═══ Entries supplied
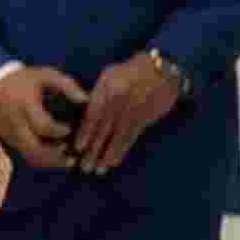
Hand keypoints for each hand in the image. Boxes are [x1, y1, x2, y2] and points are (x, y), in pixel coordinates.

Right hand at [0, 66, 90, 169]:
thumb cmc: (23, 80)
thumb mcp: (44, 75)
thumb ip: (67, 85)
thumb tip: (85, 100)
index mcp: (25, 106)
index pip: (43, 126)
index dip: (59, 132)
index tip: (70, 129)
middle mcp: (15, 123)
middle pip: (35, 149)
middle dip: (57, 155)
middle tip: (73, 154)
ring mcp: (10, 135)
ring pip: (31, 156)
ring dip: (51, 161)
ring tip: (69, 160)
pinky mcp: (9, 141)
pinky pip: (26, 156)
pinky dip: (43, 160)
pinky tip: (57, 157)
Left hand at [71, 53, 181, 174]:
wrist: (162, 69)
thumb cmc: (129, 71)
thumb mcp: (109, 75)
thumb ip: (96, 94)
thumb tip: (82, 113)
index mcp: (108, 87)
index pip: (94, 114)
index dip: (85, 132)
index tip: (77, 148)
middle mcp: (121, 100)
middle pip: (105, 129)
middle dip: (94, 149)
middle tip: (84, 166)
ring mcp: (134, 110)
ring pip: (118, 137)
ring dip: (108, 155)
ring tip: (98, 170)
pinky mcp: (145, 118)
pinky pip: (131, 137)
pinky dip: (122, 150)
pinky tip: (114, 162)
══════
Task details. Lines holding "hand" in the data above: copy each of them.

Solution.
Hand keypoints for each hand in the image. Boxes are [x1, y1, x2, y2] and points are (x, y), in pixel coordinates.
Right hand at [0, 66, 90, 169]:
Left hand at [71, 53, 181, 174]:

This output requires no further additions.